Module Interaction Mode Two options are considered: a direct notify mode and a message‑queue mode. The recommendation is to adopt a producer‑consumer model using a message queue for inter‑module communication. This approach decouples modules, allows independent scaling, and avoids long notify chains that become hard to maintain as new features (e.g., new leaderboards, honor systems) are added.

Computation Mode Gift leaderboards are read‑heavy, write‑light. A write‑diffusion (write‑asynchronous) mode is suggested: write operations push updates to a queue, and a separate process calculates the leaderboard asynchronously. Reads then fetch the pre‑computed results, ensuring low latency.

Storage Mode Different data have different requirements.

KV store: Core data such as leaderboards are persisted in a KV store for fast read/write.

MEM cache: Frequently accessed KV data are cached to reduce network latency.

SQL database: Gift transaction logs are stored for reconciliation and low‑frequency statistical analysis.

SSD storage: Transaction logs are also written to SSD for disaster recovery, issue tracing, and log replay. Data is sharded and replicated to balance cost and reliability.

Data Consistency

The CAP theorem is acknowledged. In high‑concurrency, real‑time scenarios, traditional SQL databases often cannot meet performance needs, leading to the adoption of KV stores that lack full transactional support. Consistency challenges arise mainly from data corruption (mitigated by backups) and timeout‑induced state uncertainty in distributed systems.

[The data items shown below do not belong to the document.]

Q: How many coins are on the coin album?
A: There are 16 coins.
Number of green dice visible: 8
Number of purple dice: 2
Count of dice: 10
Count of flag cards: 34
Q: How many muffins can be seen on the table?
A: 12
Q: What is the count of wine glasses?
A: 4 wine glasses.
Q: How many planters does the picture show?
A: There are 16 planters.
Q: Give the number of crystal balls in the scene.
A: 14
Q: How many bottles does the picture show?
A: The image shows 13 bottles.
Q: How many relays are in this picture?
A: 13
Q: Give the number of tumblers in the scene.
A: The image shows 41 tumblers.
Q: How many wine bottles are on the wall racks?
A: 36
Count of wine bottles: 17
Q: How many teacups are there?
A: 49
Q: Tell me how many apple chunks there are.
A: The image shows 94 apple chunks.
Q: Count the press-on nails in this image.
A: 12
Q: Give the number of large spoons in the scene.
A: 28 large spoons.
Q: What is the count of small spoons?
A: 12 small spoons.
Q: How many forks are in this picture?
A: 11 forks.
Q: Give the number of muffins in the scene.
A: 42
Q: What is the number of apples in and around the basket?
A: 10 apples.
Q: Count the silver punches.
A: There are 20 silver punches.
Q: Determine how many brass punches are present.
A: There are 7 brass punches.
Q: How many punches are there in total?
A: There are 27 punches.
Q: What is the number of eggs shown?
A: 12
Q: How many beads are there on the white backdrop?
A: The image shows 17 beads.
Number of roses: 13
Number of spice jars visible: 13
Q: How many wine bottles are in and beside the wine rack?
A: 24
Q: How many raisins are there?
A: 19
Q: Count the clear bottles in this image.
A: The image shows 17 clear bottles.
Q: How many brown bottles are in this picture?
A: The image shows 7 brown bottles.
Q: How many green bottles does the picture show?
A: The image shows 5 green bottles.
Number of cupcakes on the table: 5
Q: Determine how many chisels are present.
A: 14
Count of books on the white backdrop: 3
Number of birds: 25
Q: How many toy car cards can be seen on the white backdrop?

Solution for the gift service: each gift transaction generates a unique ID that propagates through the entire workflow. If a timeout occurs, the event is logged and a Redo process retries the operation, first checking whether the ID has already been processed to avoid duplicate accounting.

Security

End‑to‑end encryption of the gift protocol to prevent tampering.

Replay‑attack protection. The gifting process is split into two steps—order placement and consumption—governed by a state machine. If an order packet is captured and replayed, a new order ID is generated; if a consumption packet is replayed, the state machine validates the order’s legitimacy and consumption status.

Internal security measures: strengthen internal controls, enforce strict process standards, separate duties (DO separation), and perform periodic reconciliations.